Exercise instructions: All records must be restated word for word.

Collected data:
--- --- ---
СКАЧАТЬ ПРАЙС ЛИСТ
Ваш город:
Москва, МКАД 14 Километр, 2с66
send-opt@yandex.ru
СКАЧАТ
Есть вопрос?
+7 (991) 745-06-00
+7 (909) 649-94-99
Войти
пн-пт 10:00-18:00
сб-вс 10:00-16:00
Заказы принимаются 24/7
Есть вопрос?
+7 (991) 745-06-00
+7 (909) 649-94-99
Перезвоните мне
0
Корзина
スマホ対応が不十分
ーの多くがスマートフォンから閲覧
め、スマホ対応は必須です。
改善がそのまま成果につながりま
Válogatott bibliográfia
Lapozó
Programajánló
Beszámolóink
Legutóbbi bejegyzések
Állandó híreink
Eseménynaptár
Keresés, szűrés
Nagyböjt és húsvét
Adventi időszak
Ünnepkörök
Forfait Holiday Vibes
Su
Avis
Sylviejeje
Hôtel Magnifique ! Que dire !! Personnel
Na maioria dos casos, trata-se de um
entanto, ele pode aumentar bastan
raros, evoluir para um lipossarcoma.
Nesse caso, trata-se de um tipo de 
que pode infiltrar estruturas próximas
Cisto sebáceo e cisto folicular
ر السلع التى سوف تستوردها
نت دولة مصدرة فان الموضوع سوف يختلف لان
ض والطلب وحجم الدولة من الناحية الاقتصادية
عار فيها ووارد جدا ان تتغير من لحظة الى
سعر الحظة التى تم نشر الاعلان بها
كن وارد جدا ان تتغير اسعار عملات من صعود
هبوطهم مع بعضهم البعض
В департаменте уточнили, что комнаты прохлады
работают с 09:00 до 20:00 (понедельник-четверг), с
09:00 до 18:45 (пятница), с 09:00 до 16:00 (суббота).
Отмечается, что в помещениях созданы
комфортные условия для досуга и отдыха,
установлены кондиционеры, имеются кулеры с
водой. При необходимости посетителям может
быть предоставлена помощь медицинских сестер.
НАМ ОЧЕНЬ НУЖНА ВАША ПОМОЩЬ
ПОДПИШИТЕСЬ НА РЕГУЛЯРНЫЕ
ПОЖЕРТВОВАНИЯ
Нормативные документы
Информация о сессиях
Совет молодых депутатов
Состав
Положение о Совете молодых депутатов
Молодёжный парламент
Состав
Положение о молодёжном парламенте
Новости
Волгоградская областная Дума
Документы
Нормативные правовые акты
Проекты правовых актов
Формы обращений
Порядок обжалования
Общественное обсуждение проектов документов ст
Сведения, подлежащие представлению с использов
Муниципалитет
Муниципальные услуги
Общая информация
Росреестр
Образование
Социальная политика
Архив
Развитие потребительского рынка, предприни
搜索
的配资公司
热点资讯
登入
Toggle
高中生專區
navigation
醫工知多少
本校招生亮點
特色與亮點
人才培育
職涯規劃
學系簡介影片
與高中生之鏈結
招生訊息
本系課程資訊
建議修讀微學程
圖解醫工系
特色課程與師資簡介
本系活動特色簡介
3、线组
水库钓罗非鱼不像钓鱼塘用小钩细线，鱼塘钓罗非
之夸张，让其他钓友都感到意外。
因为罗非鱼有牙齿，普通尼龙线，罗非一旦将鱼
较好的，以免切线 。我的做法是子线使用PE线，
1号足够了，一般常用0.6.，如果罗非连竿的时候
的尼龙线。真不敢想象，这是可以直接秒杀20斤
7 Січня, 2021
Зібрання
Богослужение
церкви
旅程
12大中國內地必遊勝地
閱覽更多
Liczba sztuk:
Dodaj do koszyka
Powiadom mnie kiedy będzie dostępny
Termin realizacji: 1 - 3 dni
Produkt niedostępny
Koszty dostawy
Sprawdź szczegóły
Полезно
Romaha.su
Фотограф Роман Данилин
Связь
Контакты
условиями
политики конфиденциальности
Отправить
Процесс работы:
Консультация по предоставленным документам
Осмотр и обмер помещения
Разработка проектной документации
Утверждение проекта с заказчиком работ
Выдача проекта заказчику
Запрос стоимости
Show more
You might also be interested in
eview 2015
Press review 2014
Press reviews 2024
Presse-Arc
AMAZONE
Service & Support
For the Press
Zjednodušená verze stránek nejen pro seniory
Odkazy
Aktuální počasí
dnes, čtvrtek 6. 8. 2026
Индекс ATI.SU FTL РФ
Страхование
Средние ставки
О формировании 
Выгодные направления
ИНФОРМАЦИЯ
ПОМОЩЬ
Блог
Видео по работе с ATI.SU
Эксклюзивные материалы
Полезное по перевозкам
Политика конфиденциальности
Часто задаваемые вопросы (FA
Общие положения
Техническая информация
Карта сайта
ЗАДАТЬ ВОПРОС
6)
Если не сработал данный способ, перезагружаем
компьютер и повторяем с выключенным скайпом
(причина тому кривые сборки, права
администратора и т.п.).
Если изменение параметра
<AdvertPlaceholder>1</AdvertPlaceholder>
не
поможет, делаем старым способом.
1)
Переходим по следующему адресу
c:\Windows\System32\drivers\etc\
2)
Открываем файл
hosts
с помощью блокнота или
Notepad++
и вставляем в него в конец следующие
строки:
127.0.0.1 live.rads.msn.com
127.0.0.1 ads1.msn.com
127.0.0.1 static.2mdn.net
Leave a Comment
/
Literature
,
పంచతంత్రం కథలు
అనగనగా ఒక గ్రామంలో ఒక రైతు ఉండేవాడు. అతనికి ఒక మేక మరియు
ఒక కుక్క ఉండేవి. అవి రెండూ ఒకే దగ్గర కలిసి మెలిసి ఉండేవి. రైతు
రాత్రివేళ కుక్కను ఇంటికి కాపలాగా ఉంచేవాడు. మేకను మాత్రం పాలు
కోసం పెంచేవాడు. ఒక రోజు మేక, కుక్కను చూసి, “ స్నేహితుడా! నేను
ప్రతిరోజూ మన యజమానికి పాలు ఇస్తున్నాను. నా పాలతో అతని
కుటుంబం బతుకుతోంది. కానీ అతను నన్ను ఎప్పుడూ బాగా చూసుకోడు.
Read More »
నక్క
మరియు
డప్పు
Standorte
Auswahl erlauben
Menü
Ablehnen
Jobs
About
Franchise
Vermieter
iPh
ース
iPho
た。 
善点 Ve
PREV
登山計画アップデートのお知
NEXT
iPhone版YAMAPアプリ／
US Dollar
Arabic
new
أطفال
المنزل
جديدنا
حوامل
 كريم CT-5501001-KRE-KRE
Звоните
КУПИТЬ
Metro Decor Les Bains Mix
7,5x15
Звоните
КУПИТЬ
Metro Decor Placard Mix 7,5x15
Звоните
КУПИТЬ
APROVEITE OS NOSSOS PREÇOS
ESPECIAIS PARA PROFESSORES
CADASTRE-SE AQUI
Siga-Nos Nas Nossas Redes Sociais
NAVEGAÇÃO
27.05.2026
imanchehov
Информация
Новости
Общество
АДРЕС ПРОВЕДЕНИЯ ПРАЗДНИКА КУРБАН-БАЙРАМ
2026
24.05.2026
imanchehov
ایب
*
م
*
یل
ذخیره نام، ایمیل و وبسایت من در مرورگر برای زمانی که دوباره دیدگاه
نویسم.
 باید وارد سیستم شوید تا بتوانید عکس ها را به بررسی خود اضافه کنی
--- --- ---
Expected answer:
СКАЧАТЬ ПРАЙС ЛИСТ
Ваш город:
Москва, МКАД 14 Километр, 2с66
send-opt@yandex.ru
СКАЧАТ
Есть вопрос?
+7 (991) 745-06-00
+7 (909) 649-94-99
Войти
пн-пт 10:00-18:00
сб-вс 10:00-16:00
Заказы принимаются 24/7
Есть вопрос?
+7 (991) 745-06-00
+7 (909) 649-94-99
Перезвоните мне
0
Корзина
スマホ対応が不十分
ーの多くがスマートフォンから閲覧
め、スマホ対応は必須です。
改善がそのまま成果につながりま
Válogatott bibliográfia
Lapozó
Programajánló
Beszámolóink
Legutóbbi bejegyzések
Állandó híreink
Eseménynaptár
Keresés, szűrés
Nagyböjt és húsvét
Adventi időszak
Ünnepkörök
Forfait Holiday Vibes
Su
Avis
Sylviejeje
Hôtel Magnifique ! Que dire !! Personnel
Na maioria dos casos, trata-se de um
entanto, ele pode aumentar bastan
raros, evoluir para um lipossarcoma.
Nesse caso, trata-se de um tipo de 
que pode infiltrar estruturas próximas
Cisto sebáceo e cisto folicular
ر السلع التى سوف تستوردها
نت دولة مصدرة فان الموضوع سوف يختلف لان
ض والطلب وحجم الدولة من الناحية الاقتصادية
عار فيها ووارد جدا ان تتغير من لحظة الى
سعر الحظة التى تم نشر الاعلان بها
كن وارد جدا ان تتغير اسعار عملات من صعود
هبوطهم مع بعضهم البعض
В департаменте уточнили, что комнаты прохлады
работают с 09:00 до 20:00 (понедельник-четверг), с
09:00 до 18:45 (пятница), с 09:00 до 16:00 (суббота).
Отмечается, что в помещениях созданы
комфортные условия для досуга и отдыха,
установлены кондиционеры, имеются кулеры с
водой. При необходимости посетителям может
быть предоставлена помощь медицинских сестер.
НАМ ОЧЕНЬ НУЖНА ВАША ПОМОЩЬ
ПОДПИШИТЕСЬ НА РЕГУЛЯРНЫЕ
ПОЖЕРТВОВАНИЯ
Нормативные документы
Информация о сессиях
Совет молодых депутатов
Состав
Положение о Совете молодых депутатов
Молодёжный парламент
Состав
Положение о молодёжном парламенте
Новости
Волгоградская областная Дума
Документы
Нормативные правовые акты
Проекты правовых актов
Формы обращений
Порядок обжалования
Общественное обсуждение проектов документов ст
Сведения, подлежащие представлению с использов
Муниципалитет
Муниципальные услуги
Общая информация
Росреестр
Образование
Социальная политика
Архив
Развитие потребительского рынка, предприни
搜索
的配资公司
热点资讯
登入
Toggle
高中生專區
navigation
醫工知多少
本校招生亮點
特色與亮點
人才培育
職涯規劃
學系簡介影片
與高中生之鏈結
招生訊息
本系課程資訊
建議修讀微學程
圖解醫工系
特色課程與師資簡介
本系活動特色簡介
3、线组
水库钓罗非鱼不像钓鱼塘用小钩细线，鱼塘钓罗非
之夸张，让其他钓友都感到意外。
因为罗非鱼有牙齿，普通尼龙线，罗非一旦将鱼
较好的，以免切线 。我的做法是子线使用PE线，
1号足够了，一般常用0.6.，如果罗非连竿的时候
的尼龙线。真不敢想象，这是可以直接秒杀20斤
7 Січня, 2021
Зібрання
Богослужение
церкви
旅程
12大中國內地必遊勝地
閱覽更多
Liczba sztuk:
Dodaj do koszyka
Powiadom mnie kiedy będzie dostępny
Termin realizacji: 1 - 3 dni
Produkt niedostępny
Koszty dostawy
Sprawdź szczegóły
Полезно
Romaha.su
Фотограф Роман Данилин
Связь
Контакты
условиями
политики конфиденциальности
Отправить
Процесс работы:
Консультация по предоставленным документам
Осмотр и обмер помещения
Разработка проектной документации
Утверждение проекта с заказчиком работ
Выдача проекта заказчику
Запрос стоимости
Show more
You might also be interested in
eview 2015
Press review 2014
Press reviews 2024
Presse-Arc
AMAZONE
Service & Support
For the Press
Zjednodušená verze stránek nejen pro seniory
Odkazy
Aktuální počasí
dnes, čtvrtek 6. 8. 2026
Индекс ATI.SU FTL РФ
Страхование
Средние ставки
О формировании 
Выгодные направления
ИНФОРМАЦИЯ
ПОМОЩЬ
Блог
Видео по работе с ATI.SU
Эксклюзивные материалы
Полезное по перевозкам
Политика конфиденциальности
Часто задаваемые вопросы (FA
Общие положения
Техническая информация
Карта сайта
ЗАДАТЬ ВОПРОС
6)
Если не сработал данный способ, перезагружаем
компьютер и повторяем с выключенным скайпом
(причина тому кривые сборки, права
администратора и т.п.).
Если изменение параметра
<AdvertPlaceholder>1</AdvertPlaceholder>
не
поможет, делаем старым способом.
1)
Переходим по следующему адресу
c:\Windows\System32\drivers\etc\
2)
Открываем файл
hosts
с помощью блокнота или
Notepad++
и вставляем в него в конец следующие
строки:
127.0.0.1 live.rads.msn.com
127.0.0.1 ads1.msn.com
127.0.0.1 static.2mdn.net
Leave a Comment
/
Literature
,
పంచతంత్రం కథలు
అనగనగా ఒక గ్రామంలో ఒక రైతు ఉండేవాడు. అతనికి ఒక మేక మరియు
ఒక కుక్క ఉండేవి. అవి రెండూ ఒకే దగ్గర కలిసి మెలిసి ఉండేవి. రైతు
రాత్రివేళ కుక్కను ఇంటికి కాపలాగా ఉంచేవాడు. మేకను మాత్రం పాలు
కోసం పెంచేవాడు. ఒక రోజు మేక, కుక్కను చూసి, “ స్నేహితుడా! నేను
ప్రతిరోజూ మన యజమానికి పాలు ఇస్తున్నాను. నా పాలతో అతని
కుటుంబం బతుకుతోంది. కానీ అతను నన్ను ఎప్పుడూ బాగా చూసుకోడు.
Read More »
నక్క
మరియు
డప్పు
Standorte
Auswahl erlauben
Menü
Ablehnen
Jobs
About
Franchise
Vermieter
iPh
ース
iPho
た。 
善点 Ve
PREV
登山計画アップデートのお知
NEXT
iPhone版YAMAPアプリ／
US Dollar
Arabic
new
أطفال
المنزل
جديدنا
حوامل
 كريم CT-5501001-KRE-KRE
Звоните
КУПИТЬ
Metro Decor Les Bains Mix
7,5x15
Звоните
КУПИТЬ
Metro Decor Placard Mix 7,5x15
Звоните
КУПИТЬ
APROVEITE OS NOSSOS PREÇOS
ESPECIAIS PARA PROFESSORES
CADASTRE-SE AQUI
Siga-Nos Nas Nossas Redes Sociais
NAVEGAÇÃO
27.05.2026
imanchehov
Информация
Новости
Общество
АДРЕС ПРОВЕДЕНИЯ ПРАЗДНИКА КУРБАН-БАЙРАМ
2026
24.05.2026
imanchehov
ایب
*
م
*
یل
ذخیره نام، ایمیل و وبسایت من در مرورگر برای زمانی که دوباره دیدگاه
نویسم.
 باید وارد سیستم شوید تا بتوانید عکس ها را به بررسی خود اضافه کنی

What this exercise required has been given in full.